Is Midas Touch Real, and Is It Actually a 'Curse'?
It's a myth in the technical sense — a traditional story explaining something about the world, not a literal historical event. Nobody's ever turned a rose to gold with a fingertip, and no serious historian treats the golden-touch part as anything but folklore. But there's a real king rattling around underneath the legend, the way there often is with Greek myth. Ancient Greek writers, including the historian Herodotus, associated the mythical Midas with actual Phrygian kings, and Assyrian records from the 8th century BCE mention a Phrygian ruler named Mita — plausibly the historical seed the golden-touch legend grew around, the same way George Washington was a real man before the cherry tree story got bolted onto him.

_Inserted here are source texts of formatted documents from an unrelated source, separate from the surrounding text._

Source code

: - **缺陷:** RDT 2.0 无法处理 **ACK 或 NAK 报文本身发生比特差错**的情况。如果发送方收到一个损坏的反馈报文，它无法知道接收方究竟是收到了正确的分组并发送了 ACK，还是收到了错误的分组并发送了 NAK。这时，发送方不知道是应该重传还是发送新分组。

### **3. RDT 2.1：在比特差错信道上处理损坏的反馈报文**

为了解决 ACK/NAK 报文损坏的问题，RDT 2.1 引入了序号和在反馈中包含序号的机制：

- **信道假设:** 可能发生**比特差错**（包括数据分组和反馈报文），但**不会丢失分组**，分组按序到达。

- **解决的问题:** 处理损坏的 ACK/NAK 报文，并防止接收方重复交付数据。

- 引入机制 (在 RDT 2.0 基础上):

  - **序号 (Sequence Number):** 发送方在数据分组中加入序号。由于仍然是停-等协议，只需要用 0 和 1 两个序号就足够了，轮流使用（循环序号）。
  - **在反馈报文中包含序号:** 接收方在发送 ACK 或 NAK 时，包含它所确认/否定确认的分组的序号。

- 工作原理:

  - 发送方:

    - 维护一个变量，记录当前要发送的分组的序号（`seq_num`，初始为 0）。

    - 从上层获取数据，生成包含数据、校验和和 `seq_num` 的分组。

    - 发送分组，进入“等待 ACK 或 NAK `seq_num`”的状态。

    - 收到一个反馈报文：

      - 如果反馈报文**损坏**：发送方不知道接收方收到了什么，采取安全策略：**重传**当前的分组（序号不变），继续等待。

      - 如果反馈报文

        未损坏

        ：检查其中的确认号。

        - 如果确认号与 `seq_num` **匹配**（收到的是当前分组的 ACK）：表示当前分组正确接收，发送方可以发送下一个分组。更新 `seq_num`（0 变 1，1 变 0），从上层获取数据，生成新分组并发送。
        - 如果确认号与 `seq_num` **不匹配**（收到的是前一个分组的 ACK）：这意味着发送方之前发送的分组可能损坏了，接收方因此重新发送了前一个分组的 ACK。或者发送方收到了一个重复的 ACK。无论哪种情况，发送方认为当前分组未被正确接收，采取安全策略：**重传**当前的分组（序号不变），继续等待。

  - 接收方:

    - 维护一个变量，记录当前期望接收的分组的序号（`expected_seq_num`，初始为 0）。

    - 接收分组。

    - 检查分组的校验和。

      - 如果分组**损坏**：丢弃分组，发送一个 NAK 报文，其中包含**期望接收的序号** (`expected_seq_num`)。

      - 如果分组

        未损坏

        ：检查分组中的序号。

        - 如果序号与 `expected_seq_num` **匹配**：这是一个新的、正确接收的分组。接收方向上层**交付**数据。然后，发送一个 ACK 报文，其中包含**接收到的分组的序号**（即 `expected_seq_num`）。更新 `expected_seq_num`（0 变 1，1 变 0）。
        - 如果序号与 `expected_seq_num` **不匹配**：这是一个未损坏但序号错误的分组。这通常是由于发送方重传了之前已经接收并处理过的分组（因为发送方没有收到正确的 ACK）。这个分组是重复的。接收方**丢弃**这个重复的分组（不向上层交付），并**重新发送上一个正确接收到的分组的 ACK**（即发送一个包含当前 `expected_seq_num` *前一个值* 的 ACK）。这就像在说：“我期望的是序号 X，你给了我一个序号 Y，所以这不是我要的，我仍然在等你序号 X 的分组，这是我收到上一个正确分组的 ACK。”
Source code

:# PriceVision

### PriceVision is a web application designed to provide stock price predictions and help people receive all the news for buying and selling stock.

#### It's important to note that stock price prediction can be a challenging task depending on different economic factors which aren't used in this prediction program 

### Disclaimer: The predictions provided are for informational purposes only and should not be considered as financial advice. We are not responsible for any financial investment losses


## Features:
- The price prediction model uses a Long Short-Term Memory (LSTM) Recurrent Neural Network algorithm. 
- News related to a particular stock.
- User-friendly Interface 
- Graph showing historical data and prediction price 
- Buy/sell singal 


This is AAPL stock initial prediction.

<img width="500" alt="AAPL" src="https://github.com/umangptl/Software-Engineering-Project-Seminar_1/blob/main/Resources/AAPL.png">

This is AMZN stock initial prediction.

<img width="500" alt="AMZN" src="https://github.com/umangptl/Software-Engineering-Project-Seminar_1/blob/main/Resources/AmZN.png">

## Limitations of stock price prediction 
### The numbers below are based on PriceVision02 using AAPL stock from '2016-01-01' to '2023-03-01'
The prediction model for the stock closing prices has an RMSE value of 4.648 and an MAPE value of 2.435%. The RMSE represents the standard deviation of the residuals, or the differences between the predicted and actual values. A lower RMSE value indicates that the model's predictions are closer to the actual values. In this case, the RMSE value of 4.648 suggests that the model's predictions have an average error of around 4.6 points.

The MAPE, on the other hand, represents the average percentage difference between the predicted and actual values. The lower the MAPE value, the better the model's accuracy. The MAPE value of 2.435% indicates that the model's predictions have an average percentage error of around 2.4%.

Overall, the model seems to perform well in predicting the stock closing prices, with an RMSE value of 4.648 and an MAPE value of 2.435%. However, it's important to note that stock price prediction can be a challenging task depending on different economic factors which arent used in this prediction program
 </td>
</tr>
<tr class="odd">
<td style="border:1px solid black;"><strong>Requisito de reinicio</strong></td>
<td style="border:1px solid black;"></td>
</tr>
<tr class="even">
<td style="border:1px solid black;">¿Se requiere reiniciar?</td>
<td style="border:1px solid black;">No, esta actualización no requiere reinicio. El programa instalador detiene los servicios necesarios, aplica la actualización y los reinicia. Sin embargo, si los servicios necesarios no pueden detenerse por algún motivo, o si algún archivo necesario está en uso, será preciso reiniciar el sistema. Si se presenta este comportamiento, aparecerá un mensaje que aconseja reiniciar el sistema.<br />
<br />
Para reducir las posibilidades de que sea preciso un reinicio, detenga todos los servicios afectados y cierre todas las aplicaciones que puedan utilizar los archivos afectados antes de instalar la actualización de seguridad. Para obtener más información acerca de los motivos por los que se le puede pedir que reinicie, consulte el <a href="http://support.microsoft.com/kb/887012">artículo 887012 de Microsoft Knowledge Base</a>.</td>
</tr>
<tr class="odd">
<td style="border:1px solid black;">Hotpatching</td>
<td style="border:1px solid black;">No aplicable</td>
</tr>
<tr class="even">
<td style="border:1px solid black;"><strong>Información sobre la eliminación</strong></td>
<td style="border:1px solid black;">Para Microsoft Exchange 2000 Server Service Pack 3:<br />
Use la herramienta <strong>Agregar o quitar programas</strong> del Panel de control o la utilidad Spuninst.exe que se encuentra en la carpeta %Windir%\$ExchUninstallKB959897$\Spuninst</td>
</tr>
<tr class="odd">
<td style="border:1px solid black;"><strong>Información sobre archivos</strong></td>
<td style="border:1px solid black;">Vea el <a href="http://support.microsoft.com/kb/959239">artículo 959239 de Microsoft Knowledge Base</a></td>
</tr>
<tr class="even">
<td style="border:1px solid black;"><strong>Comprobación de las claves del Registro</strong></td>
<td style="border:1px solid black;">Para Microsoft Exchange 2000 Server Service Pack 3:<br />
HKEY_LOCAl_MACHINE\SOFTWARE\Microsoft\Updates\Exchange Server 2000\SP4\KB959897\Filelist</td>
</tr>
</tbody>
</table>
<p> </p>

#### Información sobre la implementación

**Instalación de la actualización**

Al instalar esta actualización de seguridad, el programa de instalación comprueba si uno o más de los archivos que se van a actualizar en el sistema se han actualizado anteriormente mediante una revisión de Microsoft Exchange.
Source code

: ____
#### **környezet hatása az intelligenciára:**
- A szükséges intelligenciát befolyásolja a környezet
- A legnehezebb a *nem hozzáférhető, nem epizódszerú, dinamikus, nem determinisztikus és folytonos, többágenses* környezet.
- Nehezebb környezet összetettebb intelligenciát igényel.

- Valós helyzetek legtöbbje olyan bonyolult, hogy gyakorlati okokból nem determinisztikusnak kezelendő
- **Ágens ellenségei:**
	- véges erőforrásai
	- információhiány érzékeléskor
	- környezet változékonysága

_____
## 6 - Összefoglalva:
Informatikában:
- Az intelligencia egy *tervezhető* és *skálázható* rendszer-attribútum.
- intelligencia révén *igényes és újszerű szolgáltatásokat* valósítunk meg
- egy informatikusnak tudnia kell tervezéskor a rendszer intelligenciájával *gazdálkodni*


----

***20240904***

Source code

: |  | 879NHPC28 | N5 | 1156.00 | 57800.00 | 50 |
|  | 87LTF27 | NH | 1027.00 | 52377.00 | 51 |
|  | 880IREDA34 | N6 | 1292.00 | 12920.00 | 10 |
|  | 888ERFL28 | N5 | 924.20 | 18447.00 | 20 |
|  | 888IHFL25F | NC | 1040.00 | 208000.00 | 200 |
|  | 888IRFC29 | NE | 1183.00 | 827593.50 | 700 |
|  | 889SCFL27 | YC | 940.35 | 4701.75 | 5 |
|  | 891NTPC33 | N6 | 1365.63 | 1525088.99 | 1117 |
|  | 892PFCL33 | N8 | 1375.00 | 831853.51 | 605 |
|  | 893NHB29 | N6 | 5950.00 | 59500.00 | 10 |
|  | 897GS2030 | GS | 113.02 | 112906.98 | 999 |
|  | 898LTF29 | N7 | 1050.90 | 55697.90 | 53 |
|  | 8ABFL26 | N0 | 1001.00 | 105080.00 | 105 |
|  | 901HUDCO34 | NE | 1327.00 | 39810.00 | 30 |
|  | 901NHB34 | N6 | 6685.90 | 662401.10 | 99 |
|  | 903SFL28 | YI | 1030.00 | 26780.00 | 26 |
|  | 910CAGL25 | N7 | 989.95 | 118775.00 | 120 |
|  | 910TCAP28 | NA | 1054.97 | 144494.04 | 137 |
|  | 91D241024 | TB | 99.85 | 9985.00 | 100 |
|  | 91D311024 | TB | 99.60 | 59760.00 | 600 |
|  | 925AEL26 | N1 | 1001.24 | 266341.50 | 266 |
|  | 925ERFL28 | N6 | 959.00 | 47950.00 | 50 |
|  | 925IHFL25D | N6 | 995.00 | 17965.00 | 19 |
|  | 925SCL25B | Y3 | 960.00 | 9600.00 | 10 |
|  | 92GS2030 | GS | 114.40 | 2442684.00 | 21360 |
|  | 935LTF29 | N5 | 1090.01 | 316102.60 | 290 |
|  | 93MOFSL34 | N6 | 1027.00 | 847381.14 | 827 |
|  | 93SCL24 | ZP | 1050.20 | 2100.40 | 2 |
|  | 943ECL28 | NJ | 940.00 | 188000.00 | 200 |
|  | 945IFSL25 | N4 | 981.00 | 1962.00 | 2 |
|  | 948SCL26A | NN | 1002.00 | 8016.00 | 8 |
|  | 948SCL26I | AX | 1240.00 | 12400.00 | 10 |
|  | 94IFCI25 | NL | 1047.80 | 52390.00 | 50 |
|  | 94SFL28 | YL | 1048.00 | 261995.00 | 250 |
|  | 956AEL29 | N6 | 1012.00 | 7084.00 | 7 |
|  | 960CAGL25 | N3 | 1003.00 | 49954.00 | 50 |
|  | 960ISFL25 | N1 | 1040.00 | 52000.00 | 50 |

As for whether it's a 'curse': that's really the entire point of the story, and modern usage has almost completely inverted it. Today, 'the Midas touch' is a compliment — you say it about someone whose every business venture succeeds, whose every project turns to gold in the good sense. But in the original myth, the golden touch is explicitly the opposite of a blessing. It's presented as a punishment for greed, a wish so literal-minded and short-sighted that it nearly kills the man who made it. Ancient audiences would have heard 'Midas touch' and thought immediately of the danger of getting exactly what you ask for — closer to the modern idea of 'be careful what you wish for' than to 'everything this person touches succeeds.' The phrase has done a complete 180 over roughly two thousand years, which is honestly one of the more interesting things about it.